[Extracted records]

>> start

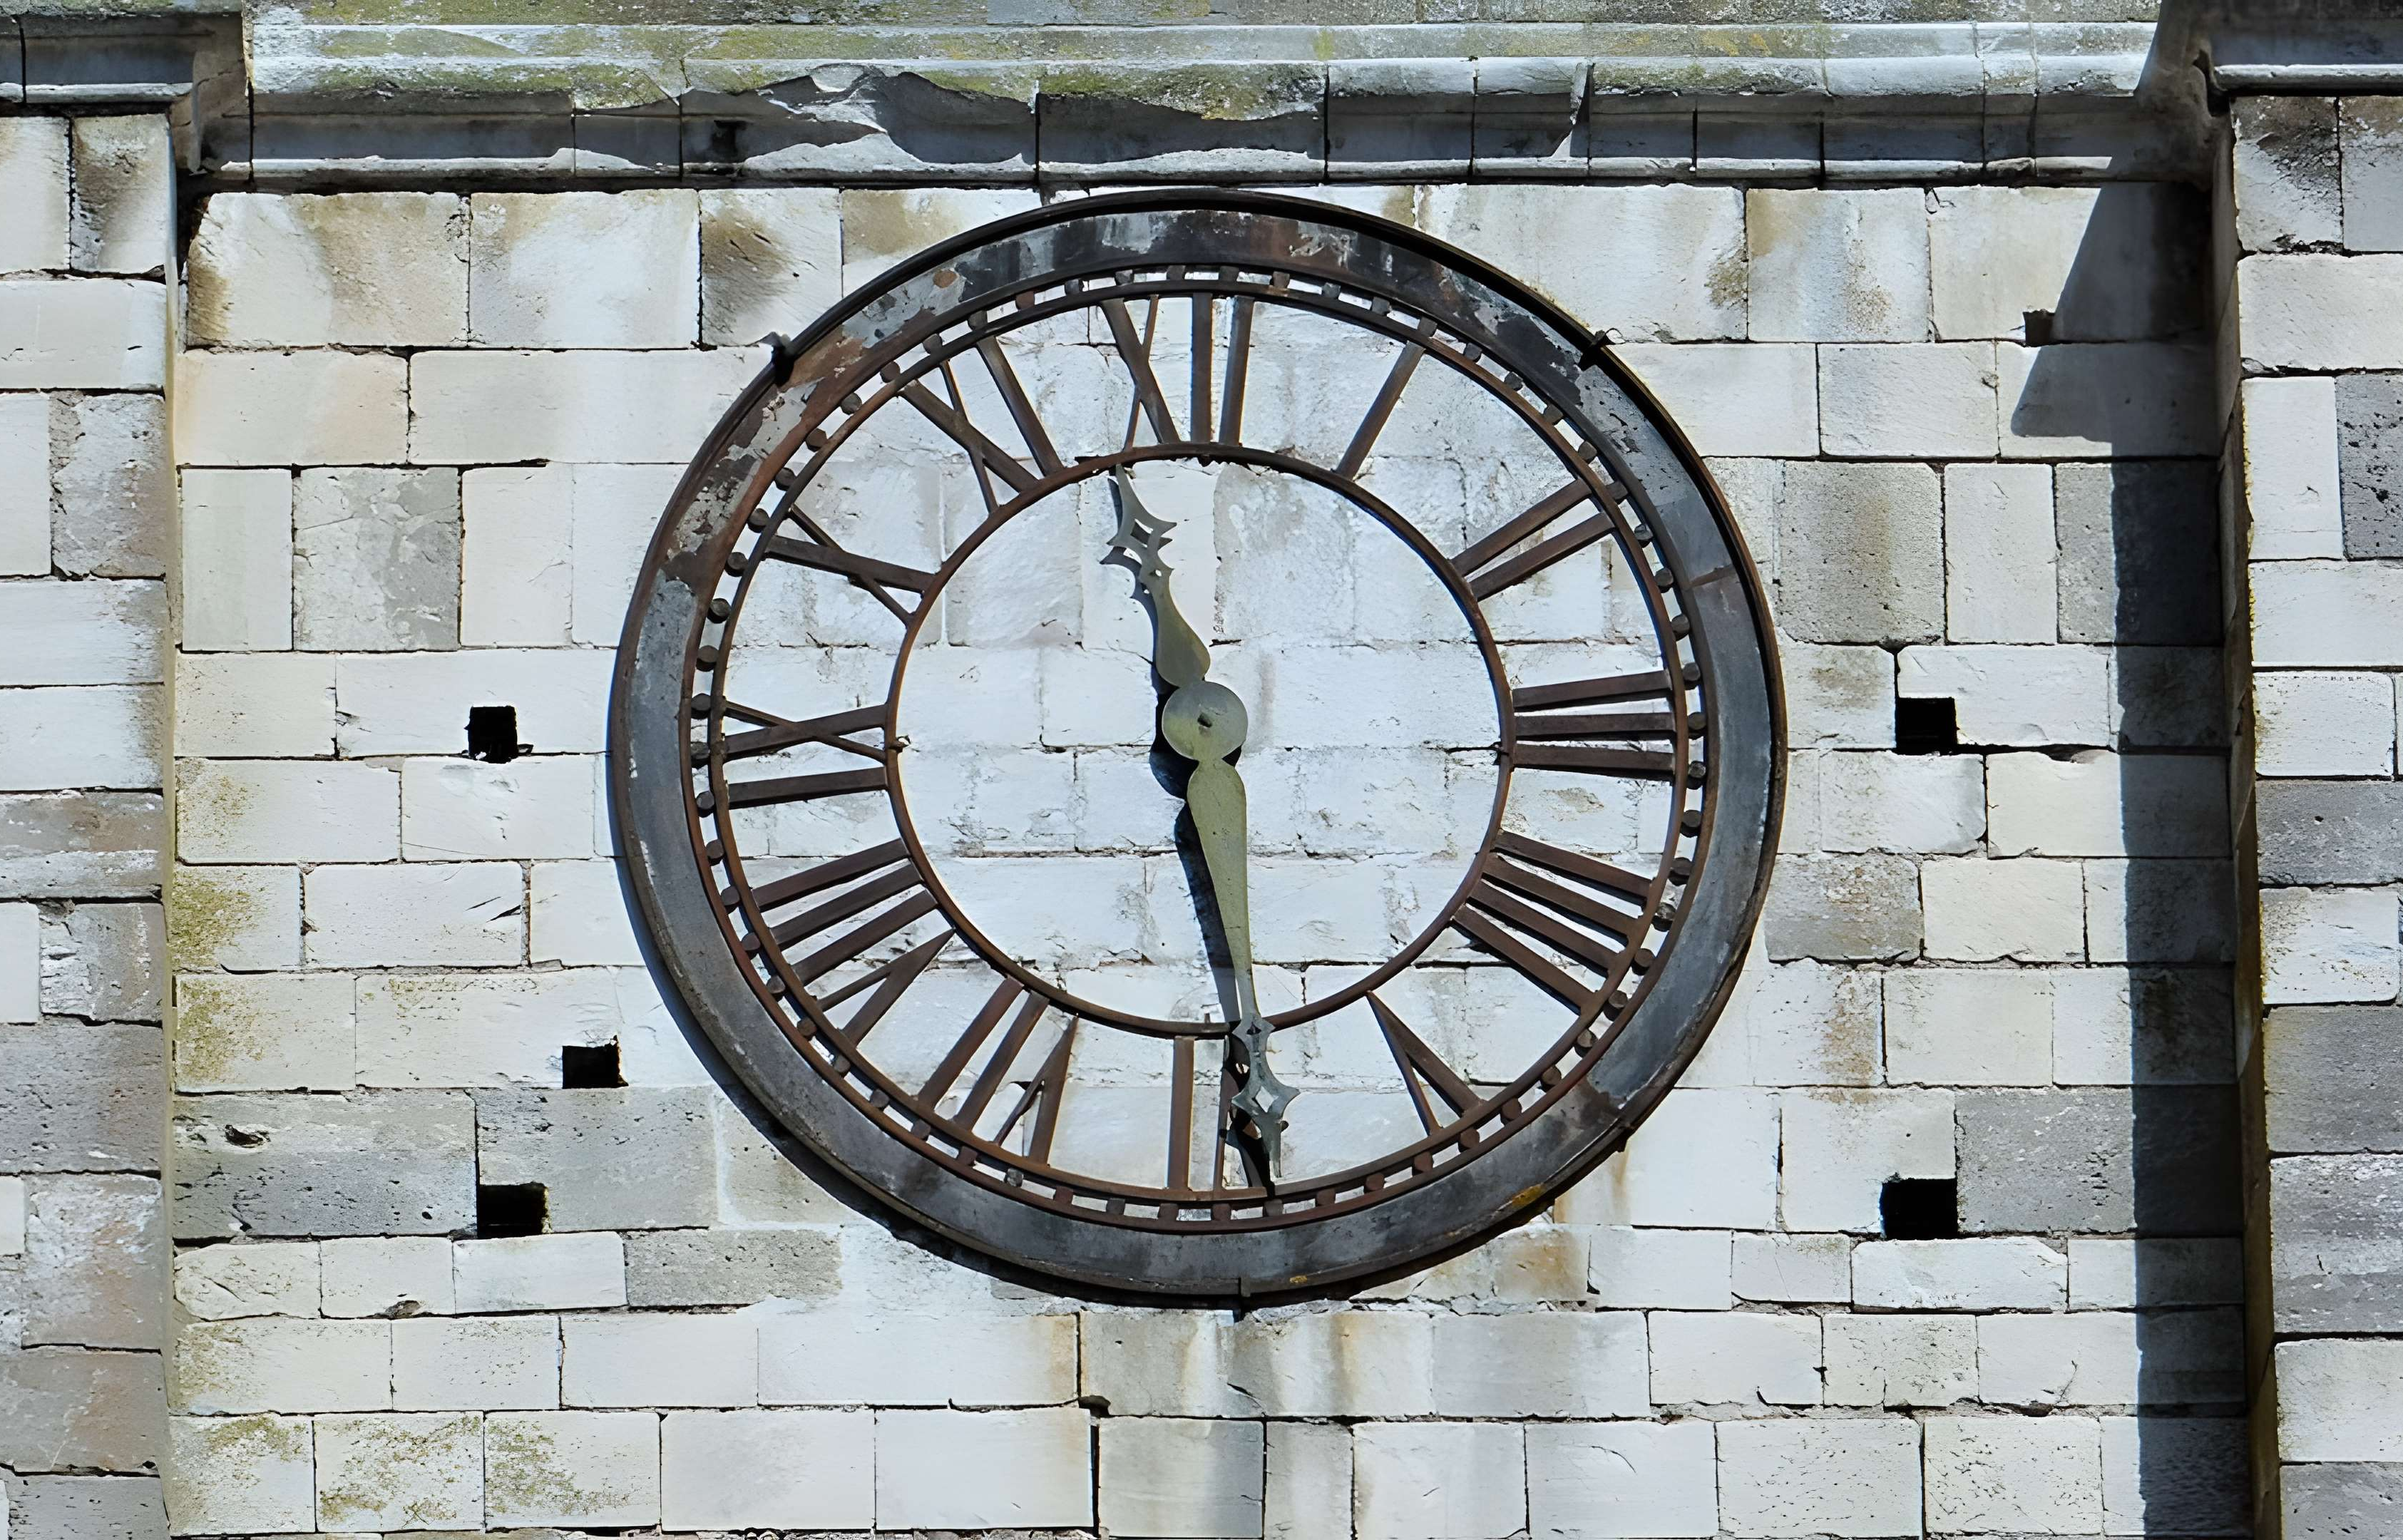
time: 11:28
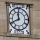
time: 11:40
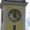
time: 12:22
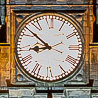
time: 8:51
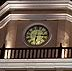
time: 6:15
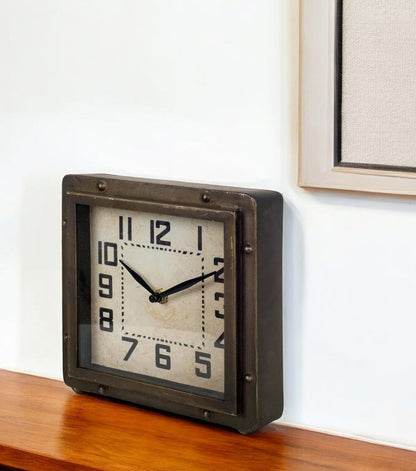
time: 10:10
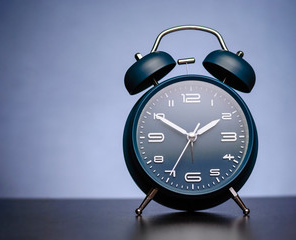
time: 1:50
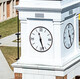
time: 11:27
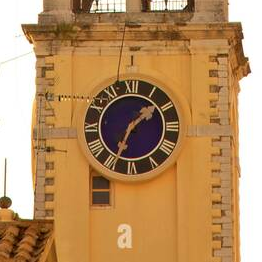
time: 1:34
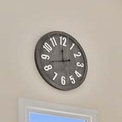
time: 11:42
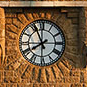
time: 7:55
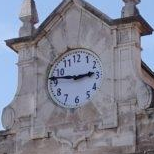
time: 2:46
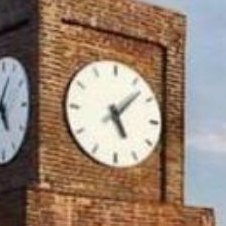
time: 5:07
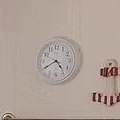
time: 4:40
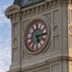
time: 5:14
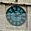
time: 11:10
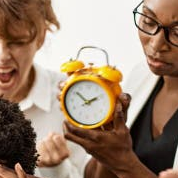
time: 1:51
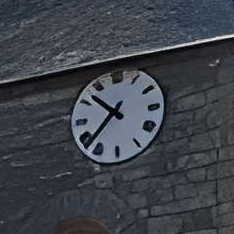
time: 10:37
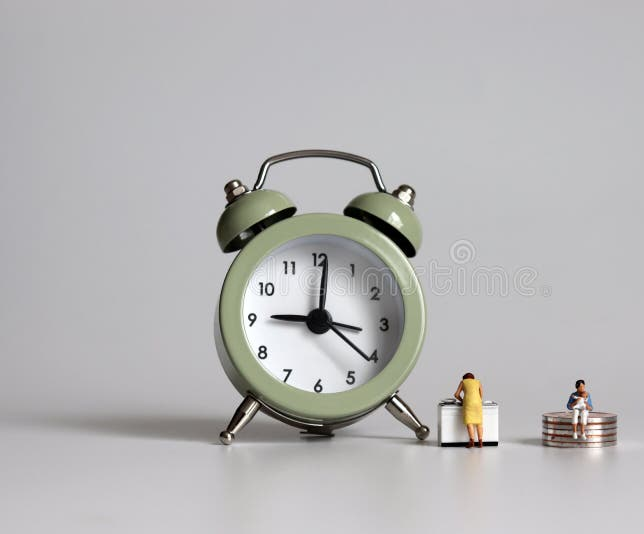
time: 9:01
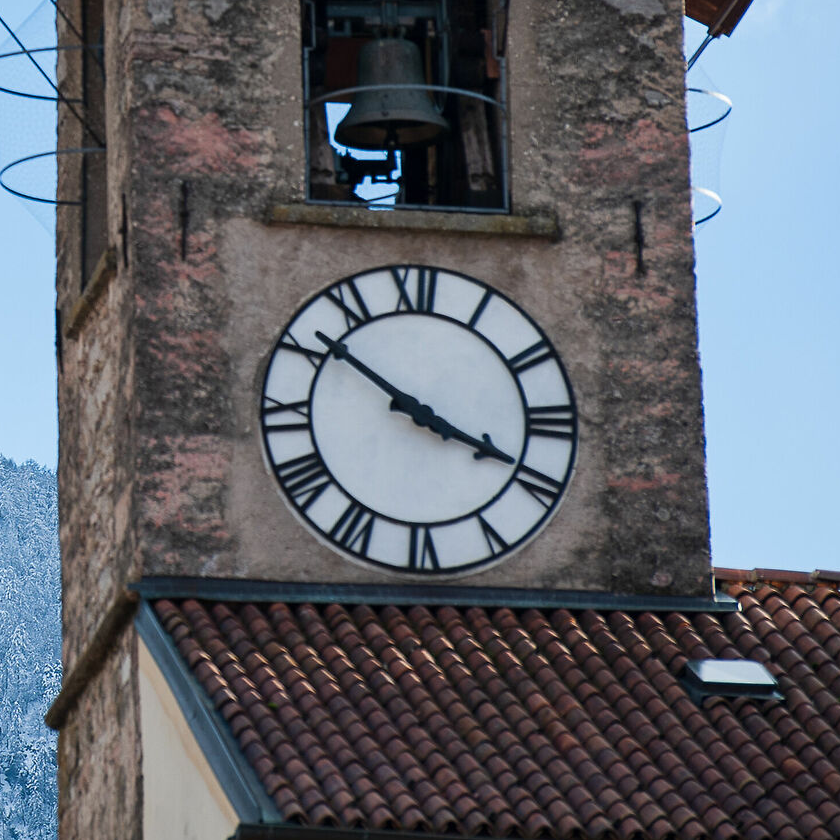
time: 3:51
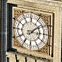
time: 3:08
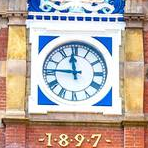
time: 11:45
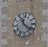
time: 11:21
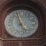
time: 4:57
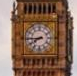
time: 7:44
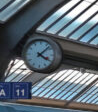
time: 4:07
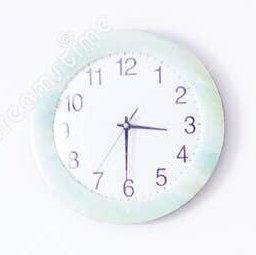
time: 3:30
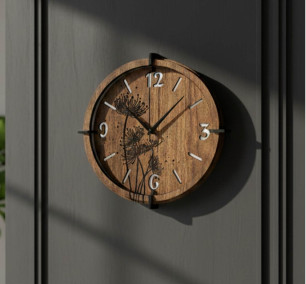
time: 10:07
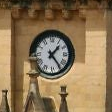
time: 1:23
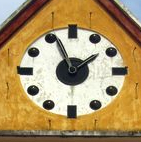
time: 1:56
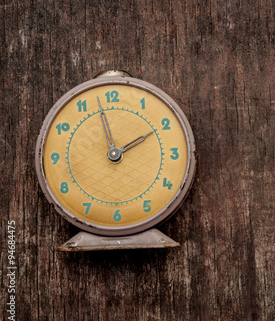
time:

>> end

_Problem statement_
Give every line of the entries above as a numbered list, with blank lines and the picture lines left out.

_Final answer_
1. time: 11:28
2. time: 11:40
3. time: 12:22
4. time: 8:51
5. time: 6:15
6. time: 10:10
7. time: 1:50
8. time: 11:27
9. time: 1:34
10. time: 11:42
11. time: 7:55
12. time: 2:46
13. time: 5:07
14. time: 4:40
15. time: 5:14
16. time: 11:10
17. time: 1:51
18. time: 10:37
19. time: 9:01
20. time: 3:51
21. time: 3:08
22. time: 11:45
23. time: 11:21
24. time: 4:57
25. time: 7:44
26. time: 4:07
27. time: 3:30
28. time: 10:07
29. time: 1:23
30. time: 1:56
31. time:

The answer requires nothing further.